G. CONTESTATION POUR DES RAISONS FORMELLES DES POUVOIRS NON ENCORE RATIFIÉS DE LA DÉLÉGATION PARLEMENTARE DE L'ALBANIE

Les pouvoirs de la délégation albanaise ont été contestés au début de la partie de session, en raison du retrait de M. Aleksandër Biberaj, son président, de ladite délégation. Ce retrait aurait été effectué en violation de l'article 6.1 du Règlement de l'Assemblée, aux termes duquel les pouvoirs des représentants et des suppléants sont remis au Président de l'Assemblée parlementaire par le Président de l'assemblée locale concernée ou toute autre personne déléguée à cet effet. L'autorité compétente est notifiée par l'État au Secrétaire général de l'assemblée parlementaire du Conseil de l'Europe.

Les membres de la délégation albanaise ont été désignés le 7 novembre 2005. Le 8 janvier dernier, M. Biberaj a été remplacé par M. Ilirjan Rusmali. Une lettre transmise, le même jour, par le Président du Parlement albanais à son homologue de l'Assemblée parlementaire venait confirmer cette modification. Cette lettre intervenait trois jours après l'envoi d'une première liste. Cette révision tardive n'est pas, cependant, de nature à poser problème.

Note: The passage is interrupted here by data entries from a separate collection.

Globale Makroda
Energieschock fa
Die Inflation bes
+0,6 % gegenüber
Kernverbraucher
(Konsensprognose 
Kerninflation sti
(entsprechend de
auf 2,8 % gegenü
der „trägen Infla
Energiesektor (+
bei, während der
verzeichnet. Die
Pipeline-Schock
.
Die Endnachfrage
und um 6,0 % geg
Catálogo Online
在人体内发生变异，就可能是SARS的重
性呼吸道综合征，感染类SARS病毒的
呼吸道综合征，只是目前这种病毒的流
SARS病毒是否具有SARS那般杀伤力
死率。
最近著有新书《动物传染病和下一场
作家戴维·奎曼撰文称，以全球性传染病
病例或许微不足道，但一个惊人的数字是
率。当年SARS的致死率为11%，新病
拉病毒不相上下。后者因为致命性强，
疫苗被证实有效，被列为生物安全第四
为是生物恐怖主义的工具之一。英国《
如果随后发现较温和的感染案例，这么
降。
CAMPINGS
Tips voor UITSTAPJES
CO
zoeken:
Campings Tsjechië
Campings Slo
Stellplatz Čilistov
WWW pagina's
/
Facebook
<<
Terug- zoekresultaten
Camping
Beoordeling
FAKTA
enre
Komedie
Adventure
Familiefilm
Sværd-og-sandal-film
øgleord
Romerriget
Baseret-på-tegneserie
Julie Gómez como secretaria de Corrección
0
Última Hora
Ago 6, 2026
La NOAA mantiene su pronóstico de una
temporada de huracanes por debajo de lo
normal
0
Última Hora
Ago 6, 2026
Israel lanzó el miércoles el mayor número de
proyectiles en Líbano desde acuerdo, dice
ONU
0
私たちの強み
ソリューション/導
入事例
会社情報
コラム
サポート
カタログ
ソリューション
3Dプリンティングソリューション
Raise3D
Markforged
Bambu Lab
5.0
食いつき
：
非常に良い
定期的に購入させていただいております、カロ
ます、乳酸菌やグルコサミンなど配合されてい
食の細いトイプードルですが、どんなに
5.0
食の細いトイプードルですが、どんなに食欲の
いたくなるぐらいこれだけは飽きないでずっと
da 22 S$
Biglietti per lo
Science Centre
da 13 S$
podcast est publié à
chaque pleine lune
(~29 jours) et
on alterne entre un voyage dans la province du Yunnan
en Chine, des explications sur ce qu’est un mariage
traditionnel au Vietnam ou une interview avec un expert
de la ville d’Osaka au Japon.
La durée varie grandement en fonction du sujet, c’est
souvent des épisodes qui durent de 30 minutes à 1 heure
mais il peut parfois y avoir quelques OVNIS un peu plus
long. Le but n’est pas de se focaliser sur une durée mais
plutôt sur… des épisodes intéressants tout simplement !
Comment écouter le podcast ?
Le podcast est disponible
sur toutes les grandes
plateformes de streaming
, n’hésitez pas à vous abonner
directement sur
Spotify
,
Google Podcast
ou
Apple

Le fondement de la contestation se situe plus dans l'information tardive du Parlement albanais, les députés locaux étant avisés le 26 janvier, soit le premier jour de la première partie de session de l'Assemblée parlementaire du Conseil de l'Europe. Le Règlement du Parlement albanais prévoit en effet que toute modification de la liste doit être communiquée en séance avec possibilité, en cas de contestation, de procéder à un vote ouvert. Le calendrier parlementaire albanais, marqué comme au sein d'autres États membres, par une interruption au moment des fêtes, justifie, néanmoins, un tel retard. La commission du Règlement, des immunités et des affaires institutionnelles ne pouvait, en conséquence, souscrire à la demande de retrait des pouvoirs.